Michael Jackson's music appears to have been dropped from BBC Radio 2's playlists following new child sex abuse claims, reports The Daily Mail.

The decision is reported to have been made last week ahead of Channel 4 News's documentary about the star's alleged crimes, Leaving Neverland, which will be broadcast this week.

In the programm, the Sunday Times reports that James Safechuck, 40, and Wade Robson, 36, claim they were sexually assaulted and raped while children by the pop star after being groomed over a number of years.

Robson said in an interview with the BBC last week that the abuse started when he was just seven.

He said: 'Every time I stayed the night with him, he abused me. Fondling, touching, my entire body and my penis.'

The late singer’s family has denied the allegations and his estate is reportedly suing HBO for $100million.

Both Robson and Safechuck had defended Jackson before his death by offering testimony in a court case that the star had not abused them.

Radio 2 hasn't played a solo Jackson track since last Saturday, when they broadcast his 1979 hit Rock With You.

A spokesman for the corporation said: 'It is not true that Michael Jackson has been dropped off the Radio 2 playlist - which is new releases - as he hasn’t been featured on it.

Oprah faced backlash this past weekend for declaring that it is time so say goodbye to Michael Jackson -- one last time" in a social media post.

The media mogul -- who is hosting an interview with the accusers after part two of the Leaving Neverland documentary airs, posted on her Oprah Magazine page,“It’s time to say goodbye to Michael Jackson—one last time.
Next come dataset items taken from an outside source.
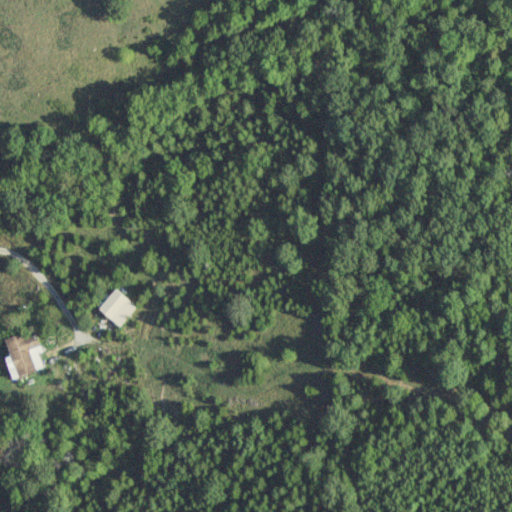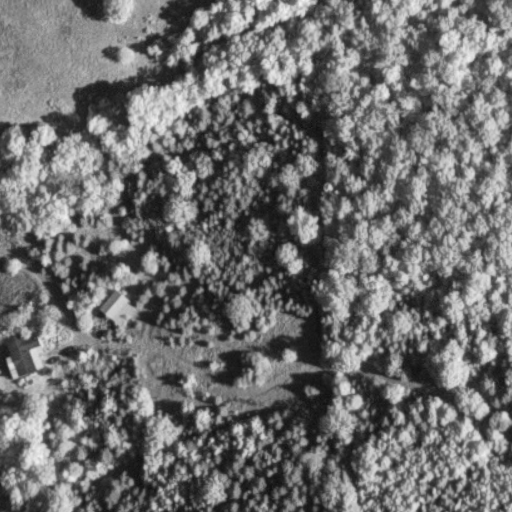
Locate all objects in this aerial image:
road: (44, 289)
building: (117, 308)
building: (24, 354)
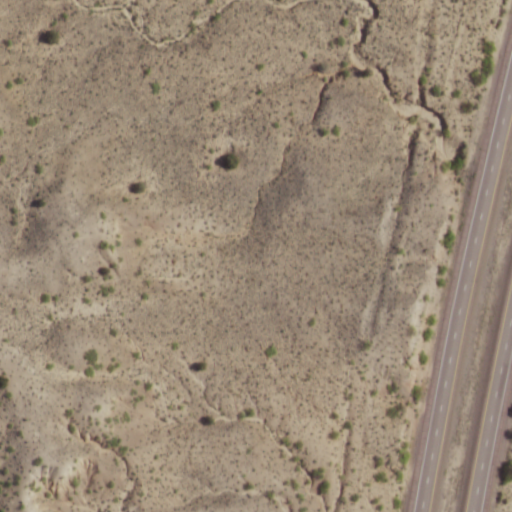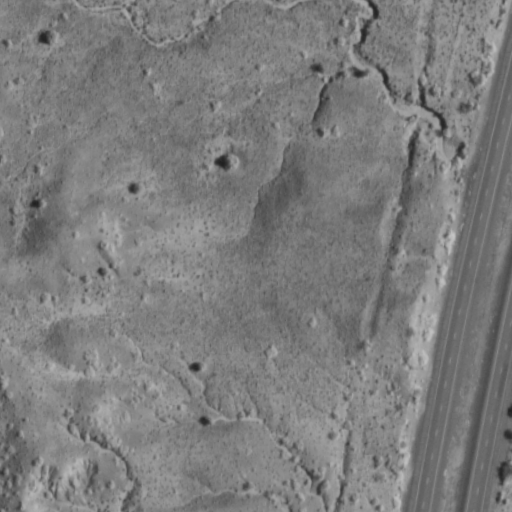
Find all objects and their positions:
road: (462, 299)
road: (492, 410)
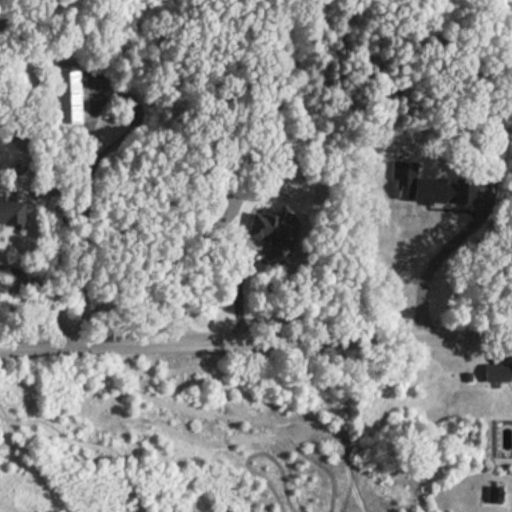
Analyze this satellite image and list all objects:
building: (67, 95)
building: (429, 186)
building: (11, 211)
building: (271, 234)
road: (436, 280)
road: (44, 296)
road: (256, 346)
building: (496, 371)
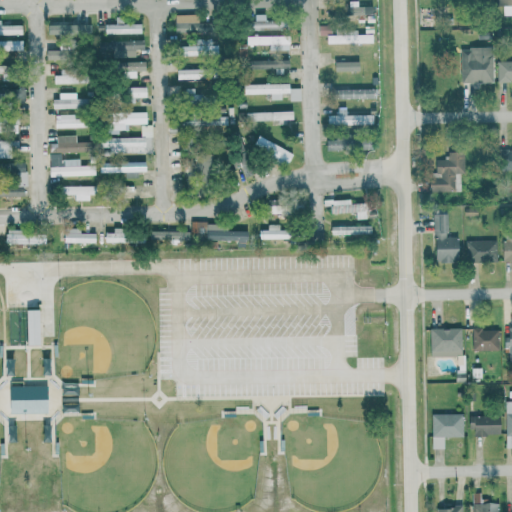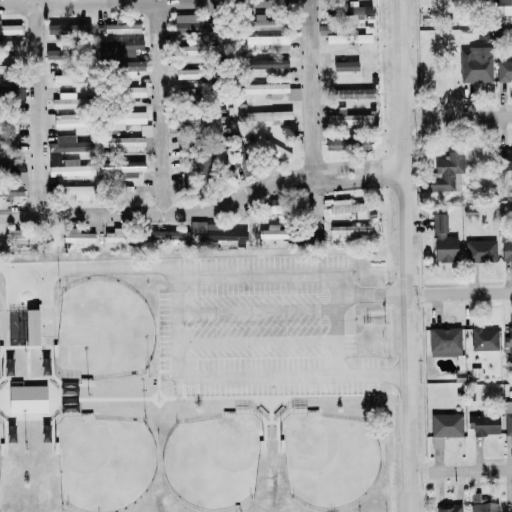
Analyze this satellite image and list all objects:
building: (505, 6)
building: (355, 9)
building: (262, 22)
building: (68, 25)
building: (120, 27)
building: (188, 27)
building: (10, 28)
building: (342, 34)
building: (268, 41)
building: (10, 44)
building: (117, 47)
building: (197, 48)
building: (266, 63)
building: (474, 64)
building: (344, 65)
building: (126, 66)
building: (1, 68)
building: (504, 70)
building: (187, 73)
building: (63, 76)
building: (265, 89)
building: (132, 93)
building: (293, 93)
road: (315, 93)
building: (349, 93)
building: (66, 101)
road: (40, 113)
building: (268, 115)
road: (457, 116)
road: (166, 118)
building: (346, 118)
building: (122, 119)
building: (67, 120)
building: (202, 120)
building: (8, 122)
building: (129, 141)
building: (346, 142)
road: (26, 144)
building: (65, 144)
building: (7, 146)
building: (270, 151)
building: (504, 158)
building: (121, 165)
building: (201, 165)
building: (67, 166)
building: (446, 170)
building: (127, 189)
building: (10, 190)
building: (76, 191)
road: (315, 208)
building: (349, 229)
building: (271, 232)
building: (217, 234)
building: (76, 235)
building: (123, 235)
building: (166, 235)
building: (24, 237)
building: (442, 240)
building: (479, 250)
road: (404, 256)
road: (228, 280)
road: (458, 292)
building: (29, 326)
building: (483, 338)
road: (341, 340)
building: (444, 341)
building: (508, 344)
road: (241, 382)
building: (25, 399)
building: (508, 417)
building: (483, 425)
building: (444, 427)
road: (460, 468)
building: (481, 504)
building: (511, 507)
building: (447, 509)
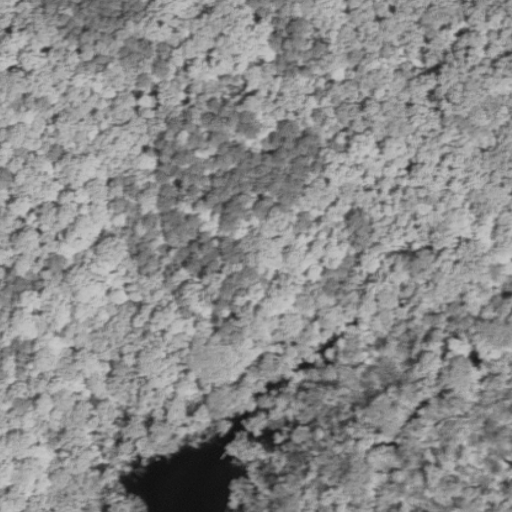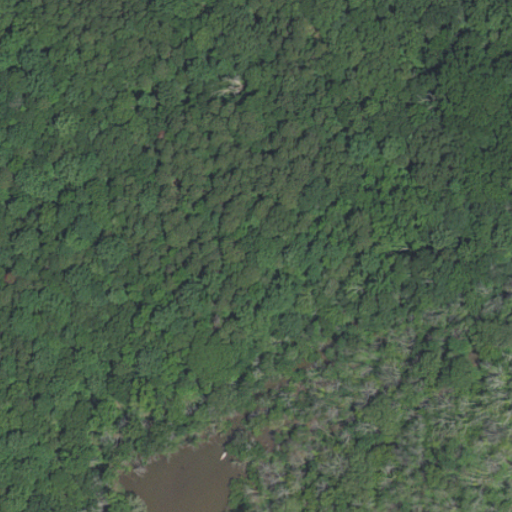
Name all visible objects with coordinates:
road: (0, 117)
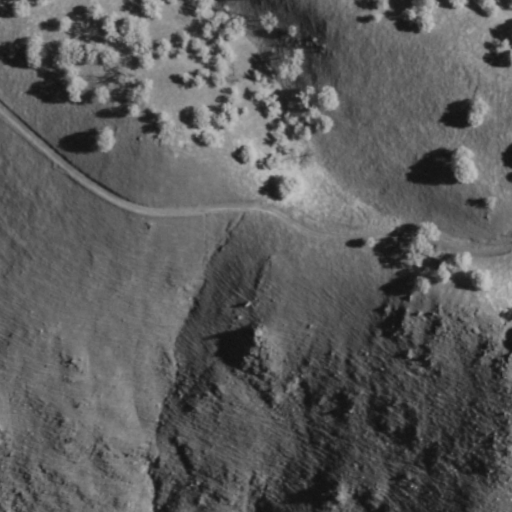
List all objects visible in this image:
road: (240, 220)
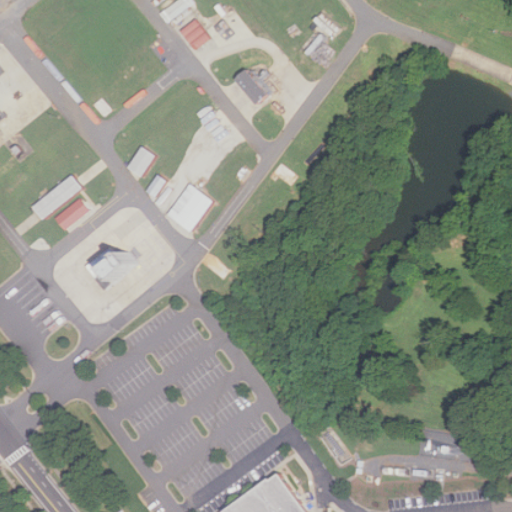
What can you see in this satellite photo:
road: (85, 0)
building: (198, 34)
building: (317, 38)
road: (205, 78)
building: (255, 87)
building: (256, 87)
road: (143, 100)
road: (95, 140)
building: (146, 161)
building: (146, 162)
building: (61, 196)
building: (61, 197)
building: (194, 207)
building: (194, 207)
road: (228, 213)
building: (75, 214)
building: (75, 214)
building: (114, 267)
building: (113, 268)
road: (31, 346)
road: (144, 347)
road: (166, 377)
road: (29, 398)
road: (190, 410)
road: (39, 416)
road: (0, 433)
road: (124, 439)
road: (212, 441)
road: (8, 442)
road: (304, 448)
road: (238, 472)
road: (61, 476)
road: (40, 482)
road: (19, 489)
building: (274, 498)
building: (276, 499)
road: (502, 508)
Up until a few days ago,’s digital director @ariannagab was a Michael Jackson defender and had go-to lines about separating the artist from the man or how there was never any real proof that he abused children. But then @oprah and #LeavingNeverland finally convinced her to let go of the King of Pop."

The post continued, "Her Aha-moment: Leaving Neverland is much bigger than Michael Jackson. It’s bigger than Michael Jackson’s fans, bigger than defending the soundtrack to your childhood. Instead, it is about the millions of people in this world who never got to have a childhood because of the sexual abuse they experienced before their young brains were even developed enough to know what was occurring.”